DO THIS | Reproduce everything in the material from the line containing "locality: About 2 miles north of Mixteguilla." down to the line containing "family: Cyperaceae", including both of those lines and nothing else.

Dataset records
########

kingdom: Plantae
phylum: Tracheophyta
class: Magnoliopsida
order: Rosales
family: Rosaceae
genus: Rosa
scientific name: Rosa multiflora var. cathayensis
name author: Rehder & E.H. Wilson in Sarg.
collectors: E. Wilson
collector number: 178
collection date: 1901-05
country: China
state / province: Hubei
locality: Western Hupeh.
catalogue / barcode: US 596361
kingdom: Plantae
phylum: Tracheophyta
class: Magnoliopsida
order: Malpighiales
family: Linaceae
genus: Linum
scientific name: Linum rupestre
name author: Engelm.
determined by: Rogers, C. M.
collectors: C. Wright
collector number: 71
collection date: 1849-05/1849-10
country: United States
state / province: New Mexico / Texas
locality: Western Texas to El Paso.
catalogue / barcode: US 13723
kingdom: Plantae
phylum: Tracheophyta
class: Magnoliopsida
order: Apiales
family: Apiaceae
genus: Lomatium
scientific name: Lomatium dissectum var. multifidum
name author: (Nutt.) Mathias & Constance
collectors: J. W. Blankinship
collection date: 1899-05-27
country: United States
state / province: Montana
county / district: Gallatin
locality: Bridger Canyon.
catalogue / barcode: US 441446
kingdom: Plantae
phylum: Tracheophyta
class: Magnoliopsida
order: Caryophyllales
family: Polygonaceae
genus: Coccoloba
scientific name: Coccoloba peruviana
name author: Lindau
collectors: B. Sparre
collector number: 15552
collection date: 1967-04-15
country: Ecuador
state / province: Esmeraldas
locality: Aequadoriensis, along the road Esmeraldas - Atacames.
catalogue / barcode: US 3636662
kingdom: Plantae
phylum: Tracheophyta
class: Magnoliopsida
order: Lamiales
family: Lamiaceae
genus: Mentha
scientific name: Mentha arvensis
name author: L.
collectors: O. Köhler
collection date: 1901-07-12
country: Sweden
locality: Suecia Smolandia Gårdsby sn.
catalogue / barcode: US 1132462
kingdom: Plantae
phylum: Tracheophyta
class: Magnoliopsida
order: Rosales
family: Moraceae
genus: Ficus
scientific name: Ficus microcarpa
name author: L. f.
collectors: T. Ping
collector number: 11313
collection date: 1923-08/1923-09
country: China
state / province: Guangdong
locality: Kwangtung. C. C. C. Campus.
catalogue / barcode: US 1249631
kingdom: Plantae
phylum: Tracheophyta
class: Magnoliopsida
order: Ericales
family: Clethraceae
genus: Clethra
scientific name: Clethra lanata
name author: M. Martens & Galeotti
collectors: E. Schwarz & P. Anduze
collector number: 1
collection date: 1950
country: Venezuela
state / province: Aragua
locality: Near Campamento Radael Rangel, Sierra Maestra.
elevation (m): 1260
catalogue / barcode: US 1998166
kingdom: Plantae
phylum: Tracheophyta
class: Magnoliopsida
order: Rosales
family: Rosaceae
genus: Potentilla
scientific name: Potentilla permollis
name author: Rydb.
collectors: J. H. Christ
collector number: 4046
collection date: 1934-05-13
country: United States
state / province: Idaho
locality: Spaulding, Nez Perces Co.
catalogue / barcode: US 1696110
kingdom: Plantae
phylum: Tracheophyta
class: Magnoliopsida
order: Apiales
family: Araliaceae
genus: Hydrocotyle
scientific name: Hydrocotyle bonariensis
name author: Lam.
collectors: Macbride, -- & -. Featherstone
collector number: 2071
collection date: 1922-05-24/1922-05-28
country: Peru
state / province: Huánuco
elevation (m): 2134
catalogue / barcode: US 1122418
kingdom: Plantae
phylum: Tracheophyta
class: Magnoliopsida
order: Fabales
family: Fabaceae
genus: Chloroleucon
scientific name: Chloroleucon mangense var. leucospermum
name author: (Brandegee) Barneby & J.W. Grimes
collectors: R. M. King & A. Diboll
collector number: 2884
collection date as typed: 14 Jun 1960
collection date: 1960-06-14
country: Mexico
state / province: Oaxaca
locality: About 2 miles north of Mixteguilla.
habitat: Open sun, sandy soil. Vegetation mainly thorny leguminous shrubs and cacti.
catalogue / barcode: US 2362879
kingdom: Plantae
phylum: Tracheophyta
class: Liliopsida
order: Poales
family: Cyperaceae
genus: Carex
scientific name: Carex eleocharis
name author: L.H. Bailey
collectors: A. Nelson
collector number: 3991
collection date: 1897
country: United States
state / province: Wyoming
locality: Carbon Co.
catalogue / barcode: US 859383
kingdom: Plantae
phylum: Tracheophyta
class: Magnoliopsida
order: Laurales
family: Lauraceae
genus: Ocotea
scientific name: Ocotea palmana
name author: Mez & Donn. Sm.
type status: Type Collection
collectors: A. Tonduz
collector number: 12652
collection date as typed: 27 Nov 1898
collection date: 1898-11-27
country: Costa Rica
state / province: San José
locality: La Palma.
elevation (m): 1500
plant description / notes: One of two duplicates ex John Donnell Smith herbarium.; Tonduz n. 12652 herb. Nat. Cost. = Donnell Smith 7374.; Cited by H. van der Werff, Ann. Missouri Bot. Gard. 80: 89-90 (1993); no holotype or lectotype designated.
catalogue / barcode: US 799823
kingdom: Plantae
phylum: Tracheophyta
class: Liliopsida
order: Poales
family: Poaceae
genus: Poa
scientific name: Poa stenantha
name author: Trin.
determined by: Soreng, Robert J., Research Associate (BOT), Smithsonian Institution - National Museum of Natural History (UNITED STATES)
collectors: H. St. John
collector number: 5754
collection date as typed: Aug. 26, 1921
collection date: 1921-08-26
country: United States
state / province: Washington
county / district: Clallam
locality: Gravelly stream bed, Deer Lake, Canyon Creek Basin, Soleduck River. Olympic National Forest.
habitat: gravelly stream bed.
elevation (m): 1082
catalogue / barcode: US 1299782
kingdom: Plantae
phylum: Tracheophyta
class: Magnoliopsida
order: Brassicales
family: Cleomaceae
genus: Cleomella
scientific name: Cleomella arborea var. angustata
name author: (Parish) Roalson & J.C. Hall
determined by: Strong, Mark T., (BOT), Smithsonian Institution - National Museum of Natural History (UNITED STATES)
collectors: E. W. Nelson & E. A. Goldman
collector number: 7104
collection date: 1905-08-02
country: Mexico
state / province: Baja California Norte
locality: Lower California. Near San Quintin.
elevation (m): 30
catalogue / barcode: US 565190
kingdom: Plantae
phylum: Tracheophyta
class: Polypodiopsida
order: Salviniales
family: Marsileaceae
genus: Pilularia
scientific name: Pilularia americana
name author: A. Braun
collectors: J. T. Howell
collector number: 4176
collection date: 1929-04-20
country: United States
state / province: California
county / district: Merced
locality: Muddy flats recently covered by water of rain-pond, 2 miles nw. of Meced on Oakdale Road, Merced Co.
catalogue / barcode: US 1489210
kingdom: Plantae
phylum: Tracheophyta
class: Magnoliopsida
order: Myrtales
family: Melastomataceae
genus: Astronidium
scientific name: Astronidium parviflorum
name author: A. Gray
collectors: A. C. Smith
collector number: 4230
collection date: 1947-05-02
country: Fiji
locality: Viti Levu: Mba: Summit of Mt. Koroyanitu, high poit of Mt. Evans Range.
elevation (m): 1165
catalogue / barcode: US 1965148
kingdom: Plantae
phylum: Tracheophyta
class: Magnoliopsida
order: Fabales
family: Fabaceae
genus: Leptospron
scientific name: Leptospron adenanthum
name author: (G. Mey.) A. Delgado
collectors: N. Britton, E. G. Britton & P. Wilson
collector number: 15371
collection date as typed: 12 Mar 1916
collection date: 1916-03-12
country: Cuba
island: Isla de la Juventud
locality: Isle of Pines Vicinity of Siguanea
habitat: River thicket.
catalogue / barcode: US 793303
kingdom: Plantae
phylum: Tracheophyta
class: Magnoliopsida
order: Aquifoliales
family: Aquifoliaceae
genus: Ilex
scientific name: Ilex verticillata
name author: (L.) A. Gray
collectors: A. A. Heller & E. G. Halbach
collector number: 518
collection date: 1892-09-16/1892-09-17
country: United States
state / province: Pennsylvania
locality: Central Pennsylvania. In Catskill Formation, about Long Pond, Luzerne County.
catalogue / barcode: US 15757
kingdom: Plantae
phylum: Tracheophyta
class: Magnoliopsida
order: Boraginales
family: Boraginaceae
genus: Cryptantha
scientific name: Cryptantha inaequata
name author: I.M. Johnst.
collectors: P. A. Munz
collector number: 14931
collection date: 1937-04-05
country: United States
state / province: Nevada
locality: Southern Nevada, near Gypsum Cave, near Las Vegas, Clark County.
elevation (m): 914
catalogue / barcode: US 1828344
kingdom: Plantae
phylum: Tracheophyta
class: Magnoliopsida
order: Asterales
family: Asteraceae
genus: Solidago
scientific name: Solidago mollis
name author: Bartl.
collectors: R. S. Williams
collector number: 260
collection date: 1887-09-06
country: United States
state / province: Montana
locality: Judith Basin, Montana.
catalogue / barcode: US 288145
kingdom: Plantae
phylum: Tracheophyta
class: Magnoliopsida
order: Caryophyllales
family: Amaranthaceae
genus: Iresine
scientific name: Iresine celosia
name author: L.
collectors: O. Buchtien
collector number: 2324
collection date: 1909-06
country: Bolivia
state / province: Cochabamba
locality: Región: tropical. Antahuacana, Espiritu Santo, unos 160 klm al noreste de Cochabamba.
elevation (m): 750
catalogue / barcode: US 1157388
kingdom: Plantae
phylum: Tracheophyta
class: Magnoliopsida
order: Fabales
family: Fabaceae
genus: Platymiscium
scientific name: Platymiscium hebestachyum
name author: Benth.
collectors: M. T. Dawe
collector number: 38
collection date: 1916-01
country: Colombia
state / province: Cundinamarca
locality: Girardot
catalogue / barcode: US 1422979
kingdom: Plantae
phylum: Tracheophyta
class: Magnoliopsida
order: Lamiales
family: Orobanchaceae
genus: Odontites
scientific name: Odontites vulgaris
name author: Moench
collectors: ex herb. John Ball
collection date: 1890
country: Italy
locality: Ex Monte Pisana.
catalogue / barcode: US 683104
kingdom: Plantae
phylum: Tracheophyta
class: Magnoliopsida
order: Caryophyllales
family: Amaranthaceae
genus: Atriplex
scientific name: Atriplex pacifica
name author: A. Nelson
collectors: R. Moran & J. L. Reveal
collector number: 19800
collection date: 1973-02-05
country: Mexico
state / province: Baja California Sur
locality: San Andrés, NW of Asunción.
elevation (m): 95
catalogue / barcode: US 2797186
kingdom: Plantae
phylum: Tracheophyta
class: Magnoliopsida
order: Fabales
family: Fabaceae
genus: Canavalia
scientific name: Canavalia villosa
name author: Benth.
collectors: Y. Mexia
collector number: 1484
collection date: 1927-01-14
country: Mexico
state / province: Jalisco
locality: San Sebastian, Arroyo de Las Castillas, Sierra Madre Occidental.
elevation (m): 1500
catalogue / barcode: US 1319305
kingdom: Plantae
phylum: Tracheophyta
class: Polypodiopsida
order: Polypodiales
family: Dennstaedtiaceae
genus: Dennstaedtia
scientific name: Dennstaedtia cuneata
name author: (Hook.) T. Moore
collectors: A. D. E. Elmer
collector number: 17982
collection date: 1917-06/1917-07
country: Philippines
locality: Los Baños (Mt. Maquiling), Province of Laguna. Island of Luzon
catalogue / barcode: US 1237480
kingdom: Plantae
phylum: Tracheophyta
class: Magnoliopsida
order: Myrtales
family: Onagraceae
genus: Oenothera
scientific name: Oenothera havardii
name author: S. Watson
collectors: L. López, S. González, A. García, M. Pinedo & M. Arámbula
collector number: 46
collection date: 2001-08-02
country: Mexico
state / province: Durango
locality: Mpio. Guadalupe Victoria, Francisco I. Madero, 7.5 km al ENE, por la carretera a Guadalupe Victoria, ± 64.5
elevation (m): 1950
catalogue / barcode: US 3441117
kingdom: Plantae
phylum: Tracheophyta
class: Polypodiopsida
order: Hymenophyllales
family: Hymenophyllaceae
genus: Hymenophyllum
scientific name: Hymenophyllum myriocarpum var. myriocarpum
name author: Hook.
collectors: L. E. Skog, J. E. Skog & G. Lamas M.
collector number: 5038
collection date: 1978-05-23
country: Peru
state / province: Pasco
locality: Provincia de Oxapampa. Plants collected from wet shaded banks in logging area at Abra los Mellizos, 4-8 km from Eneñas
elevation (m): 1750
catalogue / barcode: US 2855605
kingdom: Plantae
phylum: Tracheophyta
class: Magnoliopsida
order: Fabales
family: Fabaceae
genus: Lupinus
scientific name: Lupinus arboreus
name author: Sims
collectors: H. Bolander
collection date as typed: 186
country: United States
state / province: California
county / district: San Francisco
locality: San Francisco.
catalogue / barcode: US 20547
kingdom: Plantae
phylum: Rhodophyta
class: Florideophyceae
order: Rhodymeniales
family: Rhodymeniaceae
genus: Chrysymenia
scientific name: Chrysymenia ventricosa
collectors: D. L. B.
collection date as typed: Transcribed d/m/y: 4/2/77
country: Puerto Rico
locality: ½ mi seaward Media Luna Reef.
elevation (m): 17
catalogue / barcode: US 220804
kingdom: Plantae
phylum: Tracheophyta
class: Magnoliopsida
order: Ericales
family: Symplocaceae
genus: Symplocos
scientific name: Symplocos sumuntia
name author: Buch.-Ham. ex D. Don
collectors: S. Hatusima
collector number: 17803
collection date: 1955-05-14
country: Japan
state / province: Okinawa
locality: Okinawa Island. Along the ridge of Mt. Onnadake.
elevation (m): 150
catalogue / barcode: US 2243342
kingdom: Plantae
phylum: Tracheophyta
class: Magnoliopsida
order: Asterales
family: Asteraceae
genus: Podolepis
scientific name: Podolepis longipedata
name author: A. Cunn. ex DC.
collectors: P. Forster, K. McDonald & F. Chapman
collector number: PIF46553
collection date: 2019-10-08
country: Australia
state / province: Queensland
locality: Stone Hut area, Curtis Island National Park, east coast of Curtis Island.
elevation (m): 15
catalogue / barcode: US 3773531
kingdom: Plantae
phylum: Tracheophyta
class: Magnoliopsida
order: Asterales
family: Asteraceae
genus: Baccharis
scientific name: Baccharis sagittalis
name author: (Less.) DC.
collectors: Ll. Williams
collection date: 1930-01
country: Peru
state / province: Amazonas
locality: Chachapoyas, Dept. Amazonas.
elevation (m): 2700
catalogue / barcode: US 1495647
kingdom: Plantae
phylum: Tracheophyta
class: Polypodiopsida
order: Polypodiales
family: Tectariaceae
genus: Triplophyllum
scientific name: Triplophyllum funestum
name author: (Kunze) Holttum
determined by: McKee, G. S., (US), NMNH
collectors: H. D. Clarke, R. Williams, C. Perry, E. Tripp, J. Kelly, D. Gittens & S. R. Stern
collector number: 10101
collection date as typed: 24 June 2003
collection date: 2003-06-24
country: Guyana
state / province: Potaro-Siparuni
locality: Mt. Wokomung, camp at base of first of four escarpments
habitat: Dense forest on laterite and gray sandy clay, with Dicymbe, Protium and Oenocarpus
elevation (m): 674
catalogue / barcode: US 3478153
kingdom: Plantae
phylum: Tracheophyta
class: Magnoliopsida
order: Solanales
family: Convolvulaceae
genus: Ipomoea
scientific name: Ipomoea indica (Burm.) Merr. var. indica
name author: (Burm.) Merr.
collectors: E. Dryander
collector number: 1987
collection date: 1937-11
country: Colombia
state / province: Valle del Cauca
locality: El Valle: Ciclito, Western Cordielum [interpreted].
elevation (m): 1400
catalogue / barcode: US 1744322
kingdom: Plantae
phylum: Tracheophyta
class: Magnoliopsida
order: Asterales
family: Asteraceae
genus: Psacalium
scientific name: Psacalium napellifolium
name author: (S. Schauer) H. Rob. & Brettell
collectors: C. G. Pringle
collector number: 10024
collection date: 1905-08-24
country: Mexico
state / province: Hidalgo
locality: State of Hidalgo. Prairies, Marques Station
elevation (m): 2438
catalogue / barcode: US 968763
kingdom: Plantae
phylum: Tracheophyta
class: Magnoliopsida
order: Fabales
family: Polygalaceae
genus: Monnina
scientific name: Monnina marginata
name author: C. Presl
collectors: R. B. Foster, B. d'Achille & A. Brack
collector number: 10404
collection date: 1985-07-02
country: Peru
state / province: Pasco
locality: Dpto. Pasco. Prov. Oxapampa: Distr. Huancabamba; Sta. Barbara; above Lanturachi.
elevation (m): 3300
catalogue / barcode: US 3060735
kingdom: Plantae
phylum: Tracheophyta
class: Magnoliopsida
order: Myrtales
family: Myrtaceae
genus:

########

FULL OUTPUT |
locality: About 2 miles north of Mixteguilla.
habitat: Open sun, sandy soil. Vegetation mainly thorny leguminous shrubs and cacti.
catalogue / barcode: US 2362879
kingdom: Plantae
phylum: Tracheophyta
class: Liliopsida
order: Poales
family: Cyperaceae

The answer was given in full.